* PASSAGE PROVIDED

---------------

Because the AAN published their document “without the benefit of the data that were presented at the May panel meeting, . . . the moment those guidelines hit the press, they were out of date,” Thaler said. “I have a problem with that.”
But contending that everyone who has worked on PFO closure for years feels “really strongly that this needs to be a collaborative effort going forward,” Thaler said “the book that goes out to all the cardiologists should be titled 'not every dizzy spell is a TIA,' because you need to have a neurologist on your side to help identify the appropriate patients that would have been respectable. ‘RESPECT’ in all caps, because those are the ones [for whom] we now know based on these data that there is a benefit to PFO closure for secondary stroke prevention. But if it gets disseminated crazily and people are not careful with patient selection, I think that would be a real problem for the cardiology field. I think we need to continue to work together on this.”
Following up, press conference panelist David R. Holmes Jr, MD (Mayo Clinic, Rochester, MN), said he holds a position at his institution in what is known as the Heart Brain Clinic. “Rather than a Heart Team, it’s a Stroke Team,” he explained. “So all these patients are seen by neurology and cardiology. . . . That’s part of the culture now, and it’s a terribly important part.”
A Long Path
The long path to positive results—and an approval—was also a key topic of discussion with the media.
Because mean follow-up among the 499 patients treated with the Amplatzer PFO Occluder in the study was 6.3 years, Jeffrey Popma, MD (Beth Israel Deaconess Medical Center, Boston, MA), also participating in the morning press conference, questioned the optimal point in the product’s lifecycle when neurologists would be “comfortable recommending this for [their] patients.”
“Do we have to wait 10 years until after the trial has been completed in order to now have a definitive statement that this is really beneficial? If a device doesn’t do harm [and] has a mechanistic potential benefit, should we have earlier access to these devices as we’re following these patients out to get to a 10-year endpoint?” he asked.
Thaler answered that they observed a “steady decline” in secondary strokes by “about a percent per year—which over the lifetime of a 30-year-old is [not insignificant]. We don't know that over 60 years it will be 60% in that population, but we have no indication that it stops at least for the longest-term data there are for this.”
These data, he continued, are likely the best that the medical community will have for this procedure. “There isn’t going to be a bigger trial. There isn't going to be longer follow-up,” Thaler said, adding that there will be a postapproval study and that the results of REDUCE, using the Helex and Cardioform septal occluders (WL Gore & Associates), will likely be released within a year.

---------------

Pixel coordinate listings
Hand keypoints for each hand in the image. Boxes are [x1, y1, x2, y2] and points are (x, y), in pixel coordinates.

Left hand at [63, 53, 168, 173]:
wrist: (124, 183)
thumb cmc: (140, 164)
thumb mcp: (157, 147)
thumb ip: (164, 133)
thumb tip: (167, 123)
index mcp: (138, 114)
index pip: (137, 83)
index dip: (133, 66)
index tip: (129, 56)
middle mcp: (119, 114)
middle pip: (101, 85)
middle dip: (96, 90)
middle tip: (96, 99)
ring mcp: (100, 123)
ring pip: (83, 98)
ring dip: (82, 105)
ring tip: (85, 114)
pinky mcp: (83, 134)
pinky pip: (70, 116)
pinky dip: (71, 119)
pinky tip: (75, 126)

---------------

* BRIEF
Print the stretch of the PFO closure article from "These data, he" to "within a year.", word for word.

* RESULT BELOW
These data, he continued, are likely the best that the medical community will have for this procedure. “There isn’t going to be a bigger trial. There isn't going to be longer follow-up,” Thaler said, adding that there will be a postapproval study and that the results of REDUCE, using the Helex and Cardioform septal occluders (WL Gore & Associates), will likely be released within a year.